Stored items from a collection:
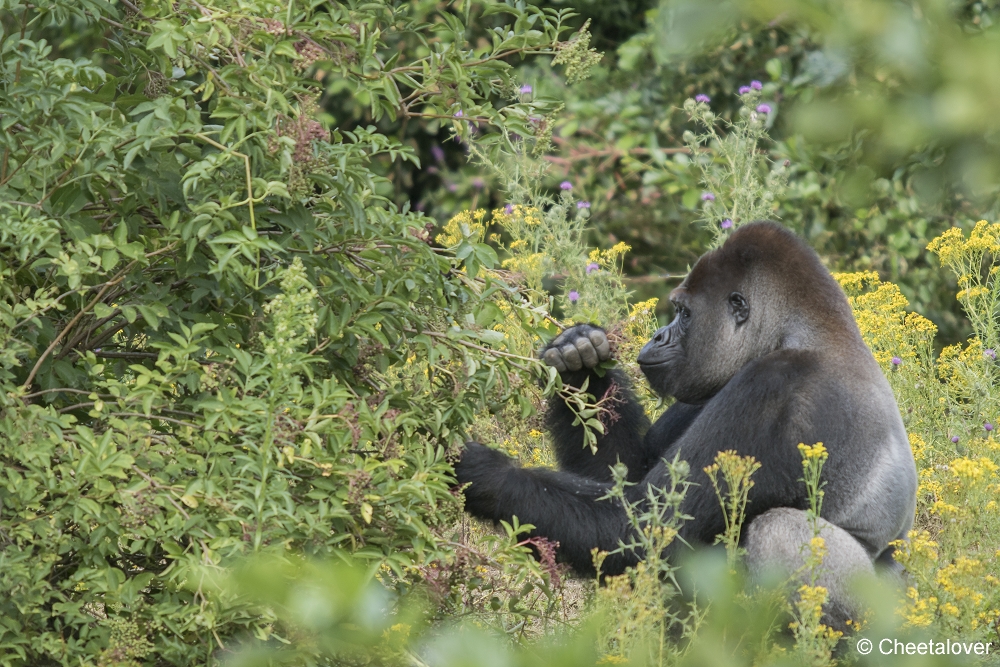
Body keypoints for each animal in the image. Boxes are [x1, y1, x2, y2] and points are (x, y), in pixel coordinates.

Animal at [458, 223, 916, 620]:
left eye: (684, 314)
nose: (658, 336)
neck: (810, 331)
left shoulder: (773, 386)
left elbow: (643, 523)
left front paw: (486, 473)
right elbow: (626, 479)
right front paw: (580, 358)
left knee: (780, 531)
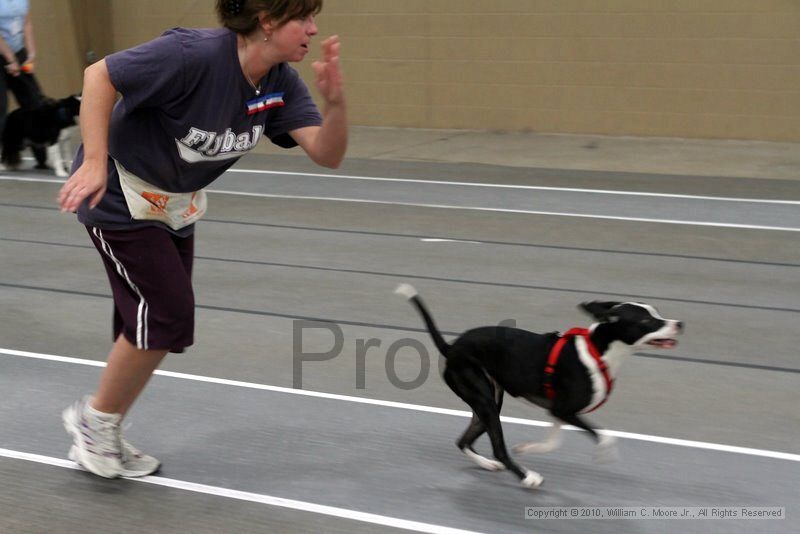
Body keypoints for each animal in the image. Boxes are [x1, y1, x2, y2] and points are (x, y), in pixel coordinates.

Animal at [394, 284, 680, 490]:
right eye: (646, 322)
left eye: (657, 311)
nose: (679, 323)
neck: (598, 352)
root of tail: (451, 347)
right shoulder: (564, 411)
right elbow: (606, 437)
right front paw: (603, 454)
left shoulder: (558, 412)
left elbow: (553, 441)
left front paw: (528, 448)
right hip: (485, 401)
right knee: (497, 448)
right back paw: (527, 477)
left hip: (489, 400)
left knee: (464, 440)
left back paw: (488, 465)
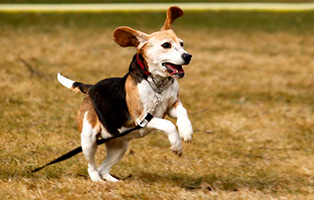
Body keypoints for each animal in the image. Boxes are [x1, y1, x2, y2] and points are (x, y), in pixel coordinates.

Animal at [57, 6, 193, 182]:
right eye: (166, 45)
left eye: (182, 44)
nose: (188, 56)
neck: (157, 84)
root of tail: (91, 88)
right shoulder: (142, 118)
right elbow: (168, 124)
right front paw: (176, 144)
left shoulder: (171, 105)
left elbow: (183, 111)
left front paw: (186, 131)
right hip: (88, 139)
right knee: (92, 167)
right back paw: (97, 180)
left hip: (119, 147)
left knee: (103, 169)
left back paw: (114, 182)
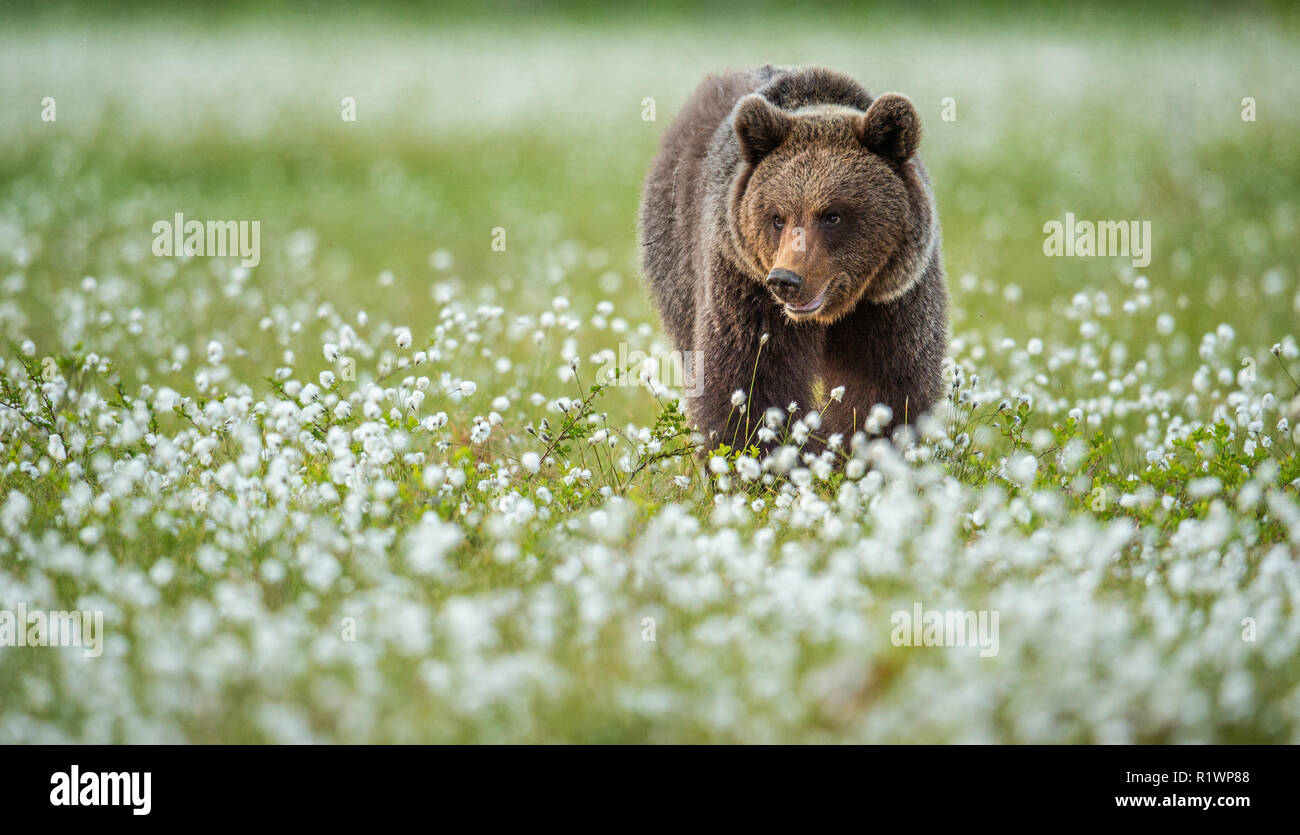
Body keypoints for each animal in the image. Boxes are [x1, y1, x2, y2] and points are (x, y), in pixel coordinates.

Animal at [638, 65, 948, 455]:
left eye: (833, 215)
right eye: (777, 217)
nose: (786, 280)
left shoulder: (891, 298)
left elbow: (886, 382)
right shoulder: (745, 285)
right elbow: (749, 377)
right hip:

◆ INSTRUCTIONS FOR THE TASK:
Once you find the line that contains "left front paw: (186, 131)", give it again along with every later line through the end of the data, word for word, minus the pictures.

◆ RESPONSE BOX:
left front paw: (186, 131)
right hip: (88, 139)
right knee: (92, 167)
right back paw: (97, 180)
left hip: (119, 147)
left knee: (103, 169)
left back paw: (114, 182)
Body keypoints for each animal in the image. Boxes are [x1, y1, x2, y2] and points are (x, y), in pixel coordinates.

Animal at [638, 65, 948, 455]:
left eye: (833, 215)
right eye: (777, 217)
nose: (786, 280)
left shoulder: (891, 298)
left elbow: (886, 382)
right shoulder: (745, 285)
right elbow: (749, 377)
right hip:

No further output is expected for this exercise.